No obstante, la Iglesia ha seguido manteniendo un importante peso en la capital de Asturias, tanto fáctico como físico (prácticamente un tercio del suelo y del espacio edificado en el casco antiguo aún le pertenece), peso que se vio reforzado durante el franquismo y se mantuvo en las décadas de gobierno municipal de la derecha. Sólo en el corto paréntesis del reciente mandato progresista se produjo un cierto distanciamiento entre las instituciones civil y religiosa, lo que permitió desarrollar desde el consistorio una política municipal más independiente respecto a los intereses de la curia.
Tras la toma de posesión del actual gobierno municipal de la derecha se ha vuelto a evidenciar, sin embargo, un nuevo y radical giro que pretende situar otra vez a la Iglesia en una posición privilegiada respecto a las decisiones de la política cultural, turística y urbanística, abriéndose un nuevo escenario de relación preferente e interdependiente entre ambos poderes.
La inmediata recuperación, tras las últimas elecciones, de los encuentros marcados por las fechas del calendario litúrgico (empezando por «el caldín de Ramos» y «las fresas del Corpus»), la cesión ante las pretensiones del arzobispado sobre la supresión de los conciertos en la Plaza de la Catedral, el mantenimiento de los privilegios fiscales, la anunciada reconversión de la Jira civil y reivindicativa al Naranco en una efemérides religiosa o la intención de hacer gravitar la actividad turística, comercial y hostelera en torno a las celebraciones de la Semana Santa, la Navidad y otras festividades de la agenda católica, acreditan ese viraje y esa posición privilegiada que la Iglesia recupera en Oviedo (mientras en Gijón se redacta el Reglamento de Laicidad del municipio).

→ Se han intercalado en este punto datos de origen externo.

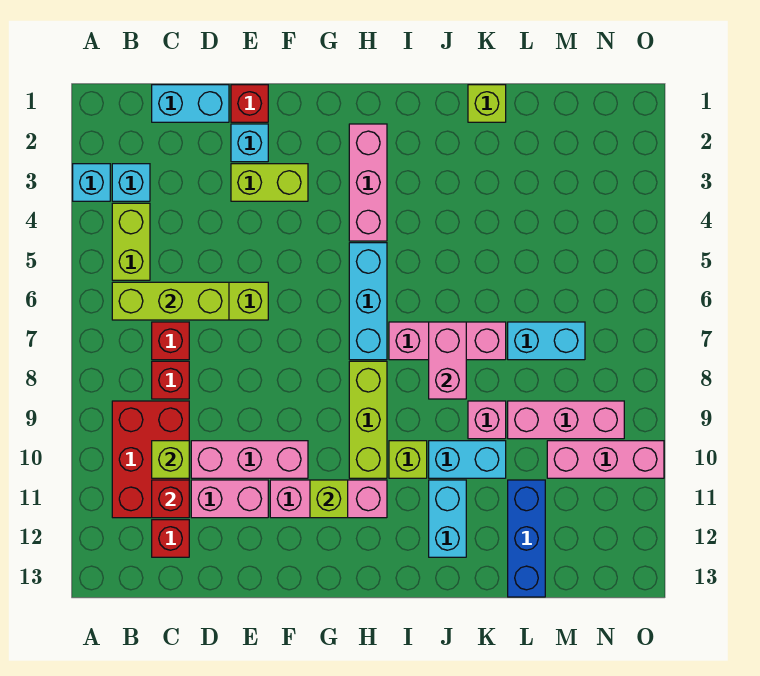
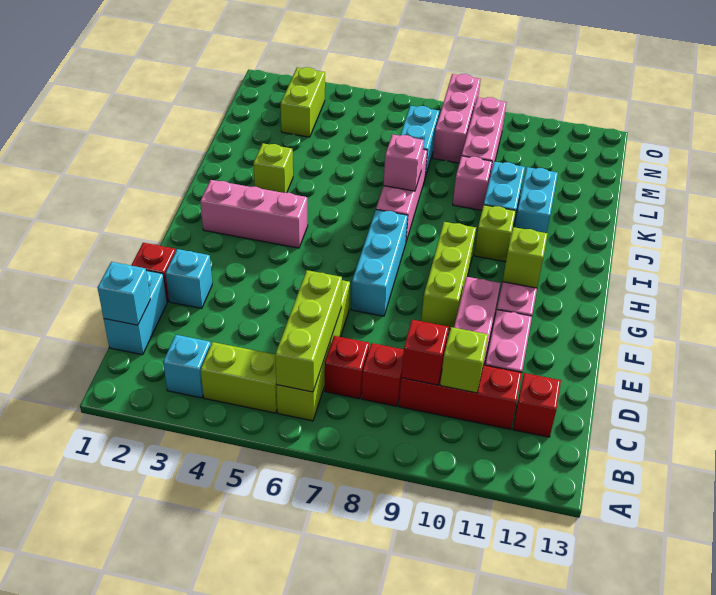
cyan brick A3 level 1 -> cyan brick C1 level 2
red brick B9:C11 level 1 -> red brick C9:C11 level 1
red brick C11 level 2 -> red brick C9 level 2
lime brick E3:F3 level 1 -> lime brick M3:N3 level 1
cyan brick H5:H7 level 1 -> cyan brick F7:H7 level 1
lime brick H8:H10 level 1 -> lime brick F9:H9 level 1
pink brick J7:J8 level 2 -> pink brick J7 level 2
cyan brick J11:J12 level 1 -> cyan brick J11:K11 level 1
lime brick K1 level 1 -> lime brick J3 level 1
blue brick L11:L13 level 1 -> none
pink brick M10:O10 level 1 -> pink brick M8:O8 level 1

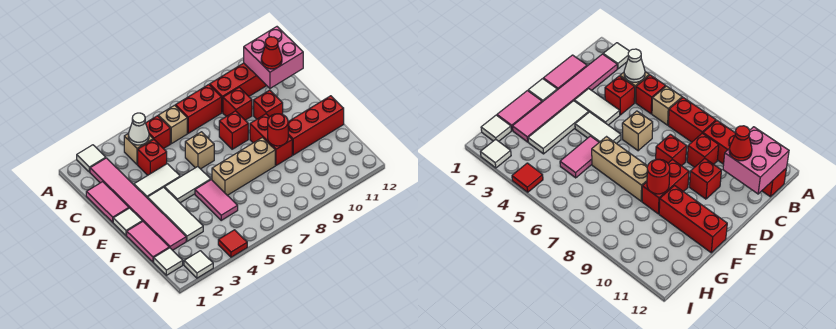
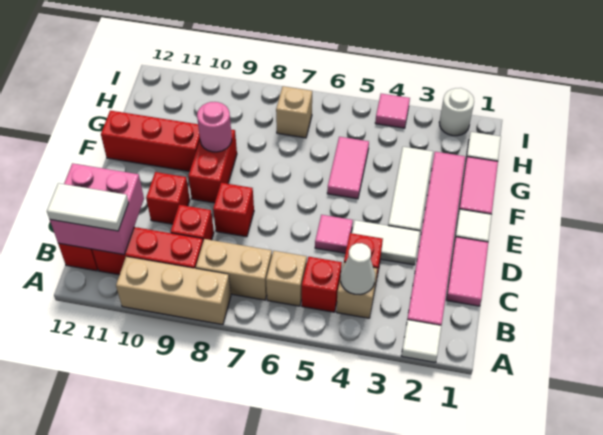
red brick B7:B8 level 1 -> tan brick B7:B8 level 1
red cone C11 level 3 -> none
none -> pink tile D5 level 1
tan brick D6 level 1 -> tan brick H7 level 1
white tile E4:E5 level 1 -> white tile B11:B12 level 3
tan brick F6:F8 level 1 -> tan brick A8:A10 level 1
red round brick F9 level 2 -> pink round brick F9 level 2
white tile I2 level 1 -> white round brick I2 level 1
red tile I4 level 1 -> pink tile I4 level 1

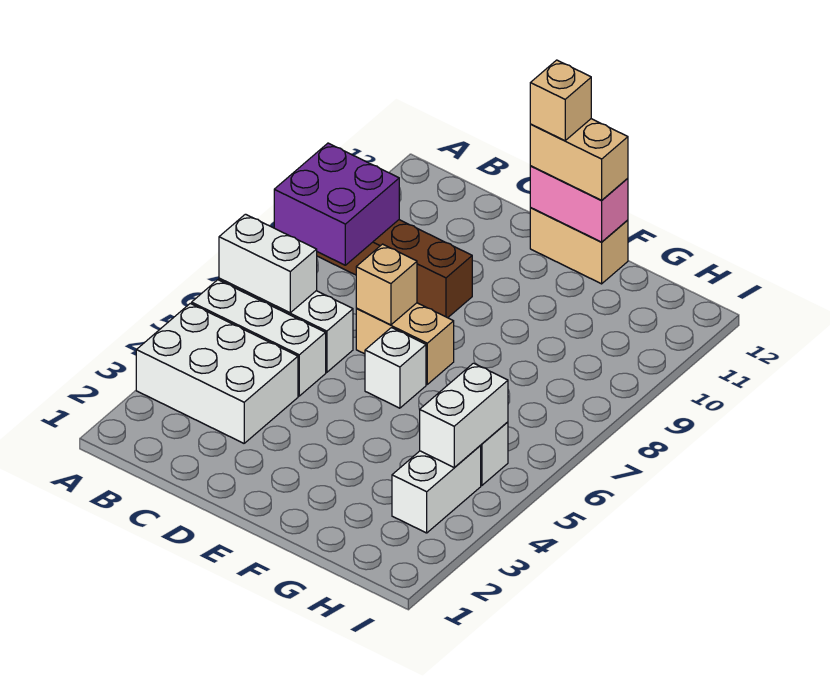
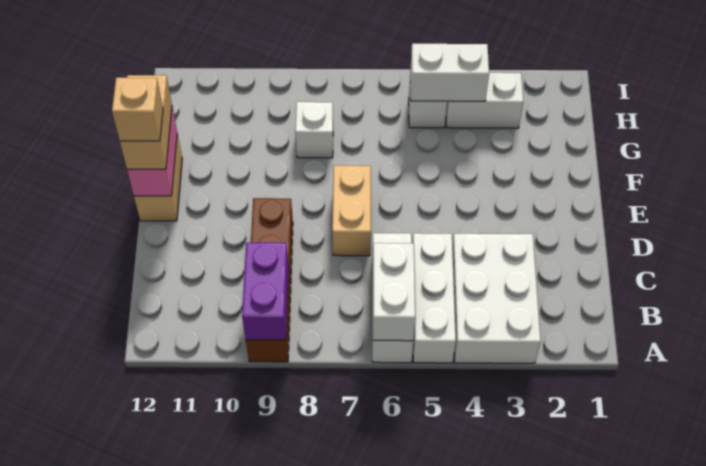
purple brick A8:B9 level 2 -> purple brick A9:B9 level 2
tan brick D7 level 2 -> none
white brick E6 level 1 -> white brick G8 level 1

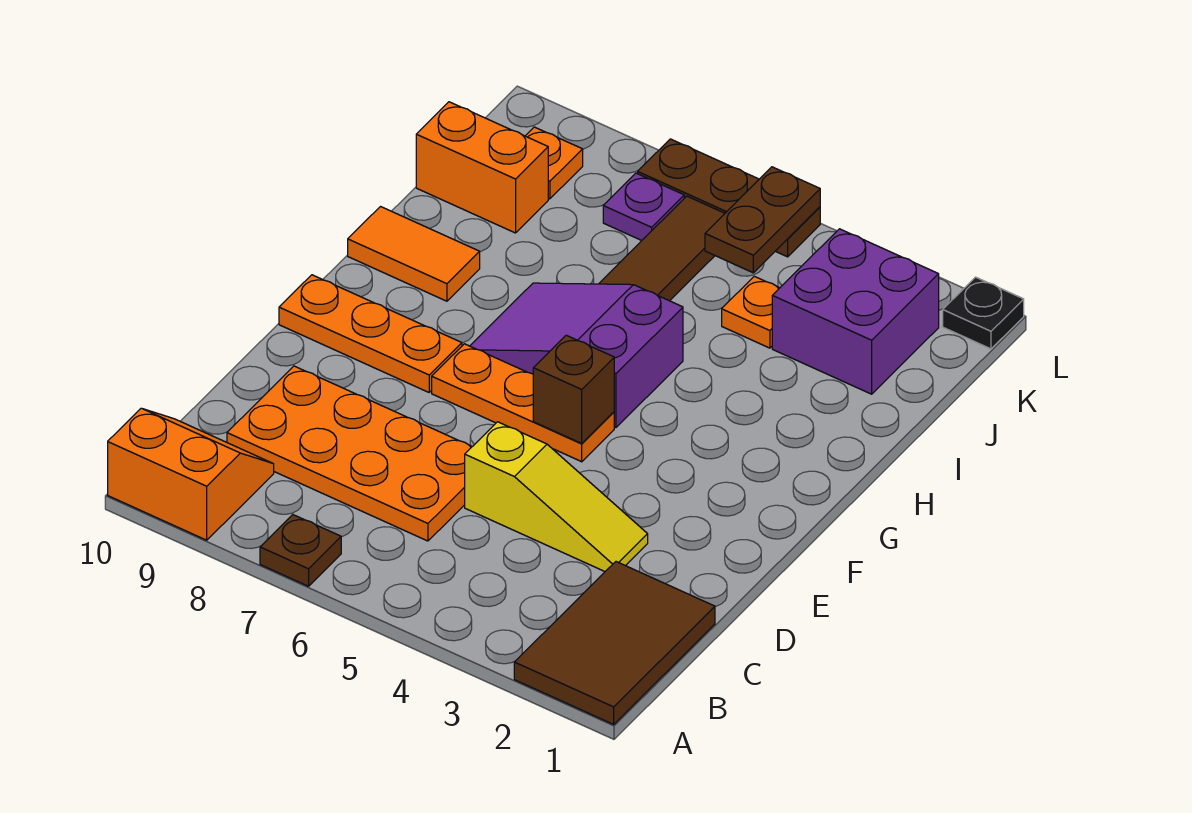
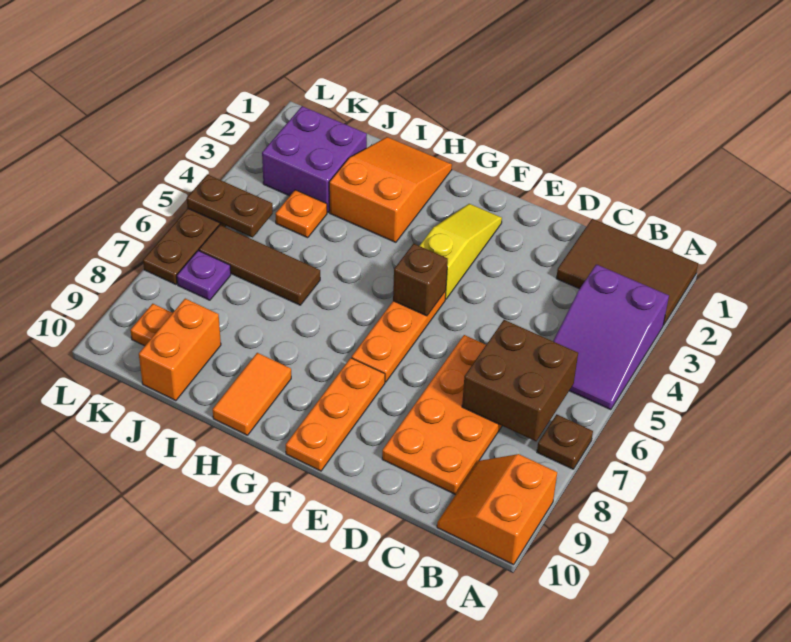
none -> brown brick B6:C7 level 2
yellow slope D3:D5 level 1 top 5 -> yellow slope F2:F4 level 1 top 4
purple slope G5:H7 level 1 top 5 -> purple slope A3:B5 level 1 top 3
none -> orange slope H1:I3 level 1 top 3
black plate L1 level 1 -> none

A partir de ahí, solo se podía esperar una creciente injerencia en el diseño y las decisiones urbanísticas que afectan al Oviedo Redondo, donde algunos solares e inmuebles, propiedad de la Iglesia, ofrecen amplias expectativas de negocio e irradiación cultural (por no decir ideológica) para el arzobispado. Y así vemos como importantes proyectos de intervención urbanística, cuya gestación debería corresponder a los servicios municipales y contar con la debida participación pública, son ideados y anunciados unilateralmente por las autoridades eclesiásticas y recibidos con naturalidad y beneplácito por parte de la administración civil y de «las fuerzas vivas» de la ciudad.
Lo que se anuncia es nada menos que la construcción de un Centro Cultural de notables dimensiones localizado en la estratégica parcela del martillo de Santa Ana, pero no para ser cedido a la ciudad sino para engrosar el patrimonio eclesiástico, probablemente con financiación pública, y polarizar en torno a sí el resto de la oferta turística del casco antiguo.
Y de paso, completando la operación, se desliza también otro proyecto para acoger en la Casa Sacerdotal, al otro lado de La Corrada del Obispo, un geriátrico con más de 100 plazas que, libres de impuestos, generarán una estimable renta para el arzobispado. Todo ello mientras la Iglesia continúa dificultando el acceso a la muralla medieval para su rehabilitación y se niega a abrir al uso de la ciudadanía el llamado Jardín de los Reyes Caudillos, cuya titularidad pública había reclamado el consistorio en el pasado.
El nuevo corsé clerical que se empieza a tejer sobre el Oviedo del siglo XXI es justo lo contrario de lo que la ciudad necesita para no perder otra vez el tren del desarrollo y la modernidad. Y que se autoproclamen como liberales (igual que los liberales que impulsaron la desamortización) quienes comandan ese giro retrógrado dice bastante respecto al grado de credibilidad que pueden merecer.